An efficient deep learning network for brain stroke detection using salp shuffled shepherded optimization.
Authors
Affiliations (6)
Affiliations (6)
- College of Artificial Intelligence, Yango University, Fuzhou, 350015, Fujian, China.
- Fujian Provincial Key Laboratory of Big Data Mining and Applications, Fujian University of Technology, Fuzhou, 350118, Fujian, China.
- Department of Data Science and Business Systems, School of Computing, College of Engineering and Technology, SRM Institute of Science and Technology, Kattankulathur, Chennai, India. [email protected].
- Department of Data Science and Business Systems, School of Computing, College of Engineering and Technology, SRM Institute of Science and Technology, Kattankulathur, Chennai, India.
- Department of Oil and Gas Engineering, Basrah University for Oil and Gas, Basra, Iraq.

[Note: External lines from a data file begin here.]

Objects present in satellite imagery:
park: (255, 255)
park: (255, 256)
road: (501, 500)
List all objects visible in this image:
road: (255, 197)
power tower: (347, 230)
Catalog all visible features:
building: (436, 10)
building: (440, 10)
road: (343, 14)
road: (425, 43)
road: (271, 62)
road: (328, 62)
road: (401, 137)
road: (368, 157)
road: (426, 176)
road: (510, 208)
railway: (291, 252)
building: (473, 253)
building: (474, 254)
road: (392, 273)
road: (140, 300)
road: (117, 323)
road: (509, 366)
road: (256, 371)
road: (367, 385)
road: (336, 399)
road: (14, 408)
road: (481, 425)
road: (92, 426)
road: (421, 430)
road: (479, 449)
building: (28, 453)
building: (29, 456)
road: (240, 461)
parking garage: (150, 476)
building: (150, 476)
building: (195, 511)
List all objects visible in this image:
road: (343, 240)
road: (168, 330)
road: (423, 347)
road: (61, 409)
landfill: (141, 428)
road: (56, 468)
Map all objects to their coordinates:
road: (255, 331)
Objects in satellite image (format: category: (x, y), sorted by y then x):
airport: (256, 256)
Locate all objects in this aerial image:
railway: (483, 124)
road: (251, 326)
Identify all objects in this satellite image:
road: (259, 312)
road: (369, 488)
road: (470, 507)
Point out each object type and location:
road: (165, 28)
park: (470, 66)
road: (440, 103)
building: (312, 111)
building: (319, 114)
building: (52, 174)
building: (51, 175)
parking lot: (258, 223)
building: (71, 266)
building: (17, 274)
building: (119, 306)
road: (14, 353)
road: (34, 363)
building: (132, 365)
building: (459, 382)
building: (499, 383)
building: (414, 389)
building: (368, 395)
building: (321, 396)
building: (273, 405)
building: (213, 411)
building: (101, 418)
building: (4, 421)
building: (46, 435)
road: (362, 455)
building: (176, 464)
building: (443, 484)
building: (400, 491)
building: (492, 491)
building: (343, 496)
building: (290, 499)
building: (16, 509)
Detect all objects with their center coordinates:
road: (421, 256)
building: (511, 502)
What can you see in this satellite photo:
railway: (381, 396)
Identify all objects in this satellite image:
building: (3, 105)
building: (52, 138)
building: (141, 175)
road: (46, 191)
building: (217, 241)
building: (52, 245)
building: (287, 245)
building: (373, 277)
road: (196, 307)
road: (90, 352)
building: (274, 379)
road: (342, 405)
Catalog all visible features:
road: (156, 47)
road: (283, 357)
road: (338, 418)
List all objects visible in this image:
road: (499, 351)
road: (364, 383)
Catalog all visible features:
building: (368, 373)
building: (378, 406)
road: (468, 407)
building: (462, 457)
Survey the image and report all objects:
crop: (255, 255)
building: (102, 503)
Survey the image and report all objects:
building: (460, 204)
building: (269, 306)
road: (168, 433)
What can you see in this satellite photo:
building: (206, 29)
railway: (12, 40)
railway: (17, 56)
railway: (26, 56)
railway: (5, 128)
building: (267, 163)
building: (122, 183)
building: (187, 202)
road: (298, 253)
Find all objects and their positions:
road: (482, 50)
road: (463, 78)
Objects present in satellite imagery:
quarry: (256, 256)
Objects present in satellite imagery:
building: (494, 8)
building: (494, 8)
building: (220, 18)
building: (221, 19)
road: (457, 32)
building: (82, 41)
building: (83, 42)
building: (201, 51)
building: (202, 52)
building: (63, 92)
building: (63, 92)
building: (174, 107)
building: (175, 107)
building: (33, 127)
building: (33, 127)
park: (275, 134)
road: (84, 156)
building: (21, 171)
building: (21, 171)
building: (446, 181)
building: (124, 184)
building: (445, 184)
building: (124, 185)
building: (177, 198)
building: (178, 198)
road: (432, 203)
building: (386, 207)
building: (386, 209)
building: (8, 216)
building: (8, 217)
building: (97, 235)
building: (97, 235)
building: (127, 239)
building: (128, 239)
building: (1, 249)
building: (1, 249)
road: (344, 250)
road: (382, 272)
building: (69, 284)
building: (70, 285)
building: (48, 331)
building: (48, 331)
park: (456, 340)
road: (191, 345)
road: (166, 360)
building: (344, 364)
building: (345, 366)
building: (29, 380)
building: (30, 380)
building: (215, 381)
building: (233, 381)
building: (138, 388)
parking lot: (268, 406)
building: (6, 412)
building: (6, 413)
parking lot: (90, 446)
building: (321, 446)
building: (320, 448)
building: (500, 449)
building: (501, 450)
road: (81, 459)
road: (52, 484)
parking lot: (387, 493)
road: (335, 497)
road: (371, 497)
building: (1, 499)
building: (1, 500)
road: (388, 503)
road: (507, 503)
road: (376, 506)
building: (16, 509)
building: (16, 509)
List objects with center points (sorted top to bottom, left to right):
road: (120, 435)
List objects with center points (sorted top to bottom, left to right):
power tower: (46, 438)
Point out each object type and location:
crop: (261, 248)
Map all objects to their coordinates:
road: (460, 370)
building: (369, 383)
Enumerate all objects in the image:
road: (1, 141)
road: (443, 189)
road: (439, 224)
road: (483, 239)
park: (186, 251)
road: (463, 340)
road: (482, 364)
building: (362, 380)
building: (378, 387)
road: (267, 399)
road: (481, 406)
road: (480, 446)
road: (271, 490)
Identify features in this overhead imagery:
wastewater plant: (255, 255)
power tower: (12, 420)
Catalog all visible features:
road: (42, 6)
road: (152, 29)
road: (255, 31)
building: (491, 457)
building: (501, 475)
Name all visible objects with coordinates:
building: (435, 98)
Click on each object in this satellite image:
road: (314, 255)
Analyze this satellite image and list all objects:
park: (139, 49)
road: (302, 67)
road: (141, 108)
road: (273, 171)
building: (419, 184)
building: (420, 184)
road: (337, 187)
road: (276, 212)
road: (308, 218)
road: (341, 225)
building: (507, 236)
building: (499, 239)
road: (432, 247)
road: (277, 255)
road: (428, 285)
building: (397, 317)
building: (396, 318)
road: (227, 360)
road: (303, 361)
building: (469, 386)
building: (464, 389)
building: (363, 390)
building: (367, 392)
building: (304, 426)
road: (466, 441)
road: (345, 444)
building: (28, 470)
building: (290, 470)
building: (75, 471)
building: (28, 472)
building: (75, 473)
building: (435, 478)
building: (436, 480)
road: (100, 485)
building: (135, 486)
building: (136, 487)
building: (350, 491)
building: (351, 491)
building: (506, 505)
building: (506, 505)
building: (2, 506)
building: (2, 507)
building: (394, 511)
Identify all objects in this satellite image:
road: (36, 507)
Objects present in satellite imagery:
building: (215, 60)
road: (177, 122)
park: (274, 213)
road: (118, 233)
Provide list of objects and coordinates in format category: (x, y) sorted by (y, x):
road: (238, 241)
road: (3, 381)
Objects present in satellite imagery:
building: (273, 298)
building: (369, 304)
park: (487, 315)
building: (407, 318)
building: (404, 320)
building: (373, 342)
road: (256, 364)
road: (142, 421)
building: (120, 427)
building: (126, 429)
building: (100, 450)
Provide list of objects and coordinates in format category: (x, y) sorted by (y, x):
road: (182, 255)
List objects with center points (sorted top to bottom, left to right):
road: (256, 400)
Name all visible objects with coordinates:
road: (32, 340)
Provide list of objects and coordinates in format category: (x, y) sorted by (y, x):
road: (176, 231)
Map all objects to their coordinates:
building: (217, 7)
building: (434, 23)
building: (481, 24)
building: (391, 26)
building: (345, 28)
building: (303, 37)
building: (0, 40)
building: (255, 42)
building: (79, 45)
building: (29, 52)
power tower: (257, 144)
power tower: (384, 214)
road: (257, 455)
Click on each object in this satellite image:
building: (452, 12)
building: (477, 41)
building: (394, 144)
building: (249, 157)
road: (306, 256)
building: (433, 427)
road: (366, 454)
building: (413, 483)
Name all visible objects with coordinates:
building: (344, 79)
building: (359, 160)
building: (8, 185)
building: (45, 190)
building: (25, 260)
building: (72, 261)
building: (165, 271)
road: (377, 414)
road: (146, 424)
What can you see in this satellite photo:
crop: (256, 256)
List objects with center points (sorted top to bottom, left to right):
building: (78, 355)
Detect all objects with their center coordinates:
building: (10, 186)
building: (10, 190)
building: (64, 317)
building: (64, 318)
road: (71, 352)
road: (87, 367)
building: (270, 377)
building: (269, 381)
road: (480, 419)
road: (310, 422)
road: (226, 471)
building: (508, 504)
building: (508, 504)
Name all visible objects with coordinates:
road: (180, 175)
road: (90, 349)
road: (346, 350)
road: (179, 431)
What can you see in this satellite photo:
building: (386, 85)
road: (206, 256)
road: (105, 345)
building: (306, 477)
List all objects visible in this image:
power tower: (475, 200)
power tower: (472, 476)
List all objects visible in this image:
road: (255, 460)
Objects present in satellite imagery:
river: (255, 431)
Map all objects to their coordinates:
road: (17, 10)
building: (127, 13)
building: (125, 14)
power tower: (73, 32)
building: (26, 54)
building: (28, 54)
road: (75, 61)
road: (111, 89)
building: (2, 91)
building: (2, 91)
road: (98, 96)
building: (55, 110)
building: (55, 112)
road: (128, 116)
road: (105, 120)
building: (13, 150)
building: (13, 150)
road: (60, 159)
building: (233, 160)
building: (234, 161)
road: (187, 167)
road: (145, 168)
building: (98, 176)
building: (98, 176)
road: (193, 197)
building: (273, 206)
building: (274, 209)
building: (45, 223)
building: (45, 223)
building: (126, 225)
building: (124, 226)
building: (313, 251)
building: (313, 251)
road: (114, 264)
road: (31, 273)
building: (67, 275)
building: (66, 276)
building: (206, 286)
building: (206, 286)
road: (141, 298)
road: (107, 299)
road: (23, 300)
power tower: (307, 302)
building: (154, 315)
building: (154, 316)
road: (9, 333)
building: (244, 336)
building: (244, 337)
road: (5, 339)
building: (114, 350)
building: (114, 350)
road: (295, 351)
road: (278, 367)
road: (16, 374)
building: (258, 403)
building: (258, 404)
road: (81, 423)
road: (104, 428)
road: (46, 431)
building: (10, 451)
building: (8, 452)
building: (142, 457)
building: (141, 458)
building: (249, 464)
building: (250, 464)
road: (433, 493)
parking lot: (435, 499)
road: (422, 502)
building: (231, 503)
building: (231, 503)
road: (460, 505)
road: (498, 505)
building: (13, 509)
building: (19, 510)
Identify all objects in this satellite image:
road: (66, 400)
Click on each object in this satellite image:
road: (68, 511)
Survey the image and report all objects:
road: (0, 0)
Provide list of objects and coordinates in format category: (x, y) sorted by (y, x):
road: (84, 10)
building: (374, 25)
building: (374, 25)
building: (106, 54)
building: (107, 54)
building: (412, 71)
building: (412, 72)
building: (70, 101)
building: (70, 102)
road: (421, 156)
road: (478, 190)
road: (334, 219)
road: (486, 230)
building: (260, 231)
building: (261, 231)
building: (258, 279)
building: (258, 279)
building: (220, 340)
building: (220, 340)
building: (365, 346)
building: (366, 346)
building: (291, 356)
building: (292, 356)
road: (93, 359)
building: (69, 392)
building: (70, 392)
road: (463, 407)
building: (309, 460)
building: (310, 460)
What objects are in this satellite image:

- Al-Nahrain Renewable Energy Research Center, Al-Nahrain University, Baghdad, Iraq.
Abstract
Brain strokes (BS) are potentially life-threatening cerebrovascular conditions and the second highest contributor to mortality. They include hemorrhagic and ischemic strokes, which vary greatly in size, shape, and location, posing significant challenges for automated identification. Magnetic Resonance Imaging (MRI) brain imaging using Diffusion Weighted Imaging (DWI) will show fluid balance changes very early. Due to their higher sensitivity, MRI scans are more accurate than Computed Tomography (CT) scans. Salp Shuffled Shepherded EfficientNet (S3ET-NET), a new deep learning model in this research work, could propose the detection of brain stroke using brain MRI. The MRI images are pre-processed by a Gaussian bilateral (GB) filter to reduce the noise distortion in the input images. The Ghost Net model derives suitable features from the pre-processed images. The extracted images will have some optimal features that were selected by applying the Salp Shuffled Shepherded Optimization (S3O) algorithm. The Efficient Net model is utilized for classifying brain stroke cases, such as normal, Ischemic stroke (IS), and hemorrhagic stroke (HS). According to the result, the proposed S3ET-NET attains a 99.41% reliability rate. In contrast to Link Net, Mobile Net, and Google Net, the proposed Ghost Net improves detection accuracy by 1.16, 1.94, and 3.14%, respectively. The suggested Efficient Net outperforms ResNet50, zNet-mRMR-NB, and DNN in the accuracy range, improving by 3.20, 5.22, and 4.21%, respectively.